Is there a neutral? [just been to one where 'factory electrician' had connected a 13A socket across 2 phases in a dol starter :laughing:]

Why not just go the extra 10m and do it properly?? [assuming that the supply 10m away is adequate]


----------



## Gavin Adams (Aug 22, 2008)

I understand everything you are saying budy and i agree that i need to make sure the disconection time and size of cable and rcd and all that.
the sockets i am putting in are rcd type sockets. the main feed is a 6mm cable. have not had a look at the breaker size due to the fact that it is up on a buz bar, how ever. a six mill cable must have a minimum fuse size of 50 amps . i am putting in a fuse spur dp in. protected by a 20 amp fuse due to the load. the three phase supply is old collors r y b and black+ earth.

must say i am thinking of doing what you said anyway and going for the 10m run, but still be intrusting at what you have to say about the situation
:thumbup:


----------



## frank (Feb 6, 2007)

Gavin my old mate. If you need to ask questions at your level of enquiry then I think you would be better served getting someone else to do the job for you.

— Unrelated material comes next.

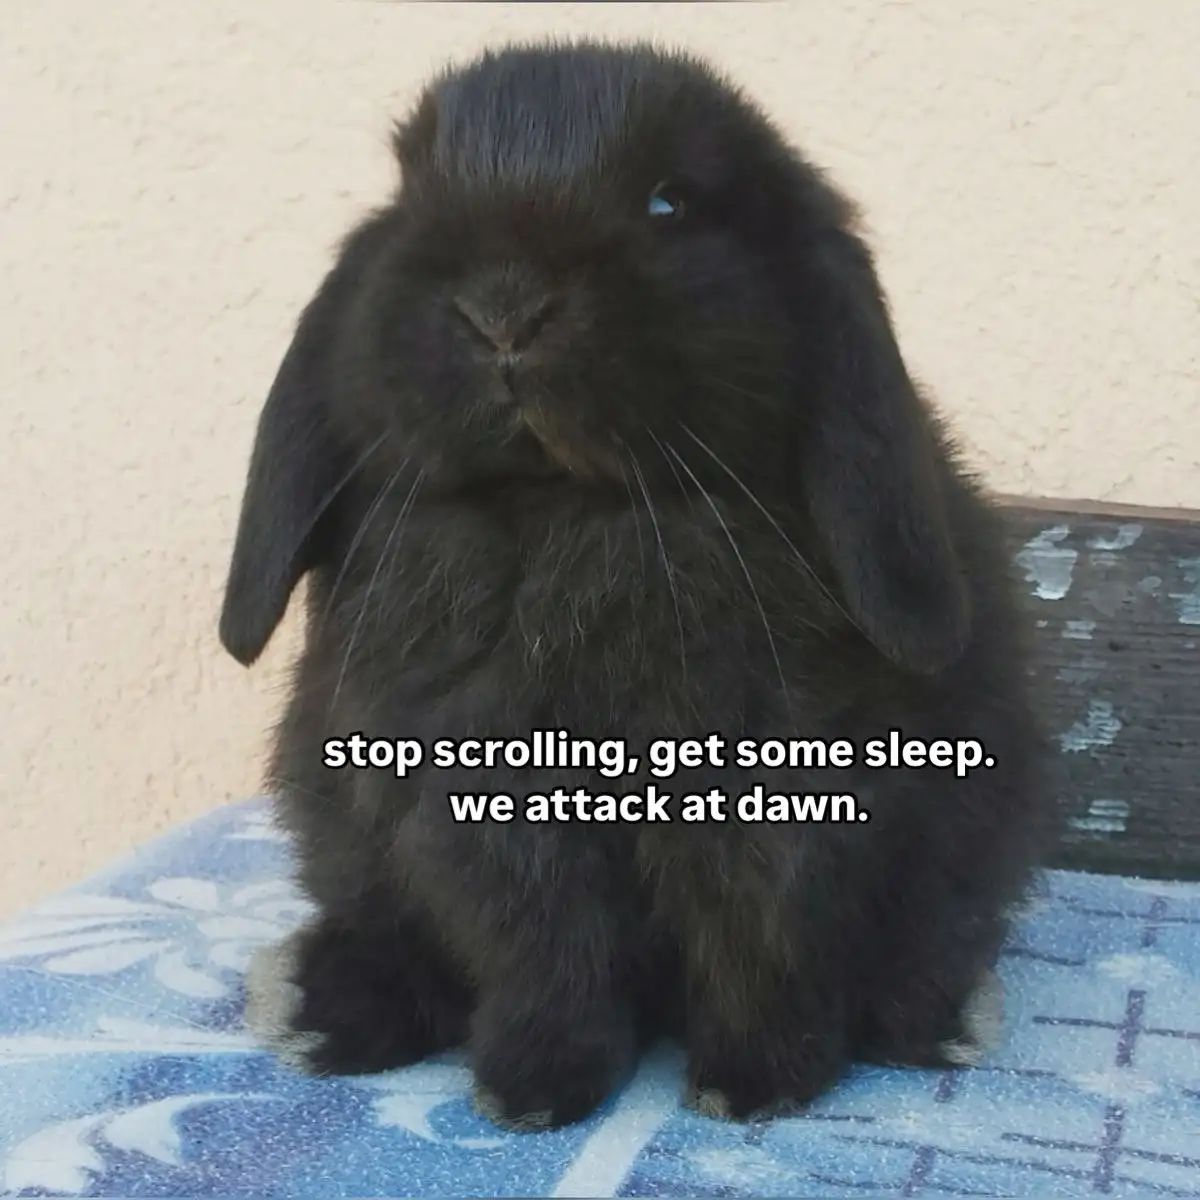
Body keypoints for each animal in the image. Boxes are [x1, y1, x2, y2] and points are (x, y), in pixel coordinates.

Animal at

Your post leave me cold and I wonder if you are really well enough qualified and or experienced enough to be left to your own devises.
Best of wishes to you but - be careful that you are not pushing yourself too far.

Frank


----------



## sparkie (Apr 2, 2008)

have to say I'm a tad concerned by what is being suggested, 
1)I like to keep things on there own circuit-best practice
2)if it's three phase does it even have a neutral- not unless some of the control gear is single phase.
3) ten meters is a walk in the park, use spring steel perlin clips and swa,cable tray and concrete fixings or steel conduit or even steel trunking. 

Can't help but feel that some more training required


----------



## Gavin Adams (Aug 22, 2008)

Hi All,
Let me first say that i am well trained, was just asking this for two reasons.
first- i have seen someone do this but thought to myself should he be doing this.
second- did not want to have to move a load of machines round to do the cable run.
the disconection times and zs and all that would meet the standard of the regs.
as i am new to the three phass systems i thought i would ask here.
deep down i knew you would propabley say do the run. just needed to see what all you guys would have to say.


----------



## Trimix-leccy (Dec 4, 2007)

Mmmmmm

That's why I put what I put
It aint just a case of 'lash a bit of wire to whatever is convenient/close to hand':wallbash:


----------



## Gavin Adams (Aug 22, 2008)

Well thanks for your help anyway,
the main reason for me asking you was because i have seen this doen befor. not what i would have done if i could have helped it. but as i have seen it done. needed to see what you guys had to say. i am going to put in the run. keep sockets with socket hay...


----------



## cornishsparks (Oct 14, 2007)

If the jobs worth doing its worth doing right.
Ihate single phase tap offs on equipment isolators.
Rule of thumb is one piece of eqipment one isolator and individual circuit protection.
For safe isolation no tap offs.
We do work for a large engineering company when they want more than one new supplies in a part of the factory we fit an addditional local TPN MCB board local to the area then its easier to carry out add works or alterations in the future.


----------